Ever since I was a young girl falling in love with the written word for the first time, I formulated this image in my head of the perfect bookstore. This fantasy locale would have a large bell over the door that jangled noisily when anyone ventured inside and the overwhelming scent of musty books would hit you square in the face as you entered and cling to you long after you left.
To make your way through the small store would require careful navigation around towering stacks of books and tall cases packed as closely as possible with every inch of space filled, dusty gems filed away for sale two or sometimes three rows deep. The owner would have half frame spectacles worn on a silver chain around his neck and would only put them on when reading or calculating purchases on notepaper by hand because his ancient register was busted. He would know every single title he had in his store and, regardless of how disorganized it might seem, he would know exactly where it was located in the jumble.
Ever since I imagined this perfect bookstore, this treasure trove of everything I hold sacred, I’d not discovered one single place that even came close. It wasn’t until I met a fellow book lover here in New Orleans (my best friend Dani) who brought me to Arcadian Books & Prints.

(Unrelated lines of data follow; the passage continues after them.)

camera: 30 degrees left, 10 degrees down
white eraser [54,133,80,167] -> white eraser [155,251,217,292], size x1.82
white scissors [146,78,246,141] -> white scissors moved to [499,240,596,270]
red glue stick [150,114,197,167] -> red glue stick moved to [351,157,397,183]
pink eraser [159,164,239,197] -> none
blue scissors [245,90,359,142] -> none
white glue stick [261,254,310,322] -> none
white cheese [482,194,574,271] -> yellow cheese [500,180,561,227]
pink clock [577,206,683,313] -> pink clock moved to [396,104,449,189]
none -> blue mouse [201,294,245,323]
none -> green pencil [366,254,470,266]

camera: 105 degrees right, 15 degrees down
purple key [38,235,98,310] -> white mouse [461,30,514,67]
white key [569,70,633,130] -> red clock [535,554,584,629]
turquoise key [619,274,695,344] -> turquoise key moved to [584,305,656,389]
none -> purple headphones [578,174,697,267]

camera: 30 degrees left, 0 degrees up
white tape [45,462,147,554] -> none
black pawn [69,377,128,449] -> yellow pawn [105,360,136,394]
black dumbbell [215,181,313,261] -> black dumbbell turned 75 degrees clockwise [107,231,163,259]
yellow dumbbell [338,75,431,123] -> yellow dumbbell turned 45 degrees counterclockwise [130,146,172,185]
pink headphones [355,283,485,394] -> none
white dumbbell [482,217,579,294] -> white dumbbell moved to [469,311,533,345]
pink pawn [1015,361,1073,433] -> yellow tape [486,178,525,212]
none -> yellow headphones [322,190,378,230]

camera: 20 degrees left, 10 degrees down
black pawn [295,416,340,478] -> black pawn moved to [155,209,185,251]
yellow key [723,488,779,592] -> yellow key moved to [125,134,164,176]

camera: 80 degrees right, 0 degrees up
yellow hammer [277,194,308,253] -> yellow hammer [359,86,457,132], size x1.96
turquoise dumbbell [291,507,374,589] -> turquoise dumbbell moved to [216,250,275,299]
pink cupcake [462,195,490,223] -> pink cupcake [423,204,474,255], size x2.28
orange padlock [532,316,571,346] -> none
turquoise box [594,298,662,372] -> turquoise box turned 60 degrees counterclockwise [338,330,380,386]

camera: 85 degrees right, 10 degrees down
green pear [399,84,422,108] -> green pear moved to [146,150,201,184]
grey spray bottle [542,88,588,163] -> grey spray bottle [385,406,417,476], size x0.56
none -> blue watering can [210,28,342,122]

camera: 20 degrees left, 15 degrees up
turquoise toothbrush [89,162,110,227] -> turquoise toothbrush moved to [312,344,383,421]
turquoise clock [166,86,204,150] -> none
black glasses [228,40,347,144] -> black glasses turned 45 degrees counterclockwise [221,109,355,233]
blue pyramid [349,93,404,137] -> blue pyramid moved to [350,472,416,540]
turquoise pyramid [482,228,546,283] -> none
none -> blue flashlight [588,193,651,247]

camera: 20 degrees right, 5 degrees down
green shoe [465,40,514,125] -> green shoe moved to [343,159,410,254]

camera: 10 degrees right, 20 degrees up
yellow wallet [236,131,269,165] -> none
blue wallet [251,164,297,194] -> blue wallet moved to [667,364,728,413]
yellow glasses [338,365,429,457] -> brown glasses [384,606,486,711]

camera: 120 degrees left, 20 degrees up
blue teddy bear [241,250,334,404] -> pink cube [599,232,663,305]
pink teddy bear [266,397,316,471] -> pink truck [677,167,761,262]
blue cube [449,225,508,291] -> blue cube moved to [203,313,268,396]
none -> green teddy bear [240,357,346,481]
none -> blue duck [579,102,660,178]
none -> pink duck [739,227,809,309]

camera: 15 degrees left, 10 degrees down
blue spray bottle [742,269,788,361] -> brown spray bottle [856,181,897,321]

If you’ve never been, you can find this gem tucked away at 714 Orleans Avenue behind the St. Louis Cathedral in the French Quarter. It’s a tiny shop that lies just around the corner from the fabulous art and antique shops on Royal Street and just steps away from the crowds on Bourbon…and if you aren’t looking for it, you could easily walk right by. It is all I have ever dreamed of in a bookstore.
Not only does Arcadian possess almost everything I described above, but it also offers used books and specializes in books on Louisiana history. Sometimes on the steps in front of the tall, French doors to the shop, you will find a cardboard box marked “free” filled with books for anyone who might happen by. I can’t help but be in love with this place. If I lived nearby, I would stop by to search for literary gold on a regular basis.
You know what else? I am not surprised that it took moving to New Orleans before I found the bookstore from my imagination. Discoveries like these, ones so close to my desires and personal aspirations, only strengthen my belief that I belong here. It seems to me that when your dreams at long last become reality, you know you’ve finally made it home.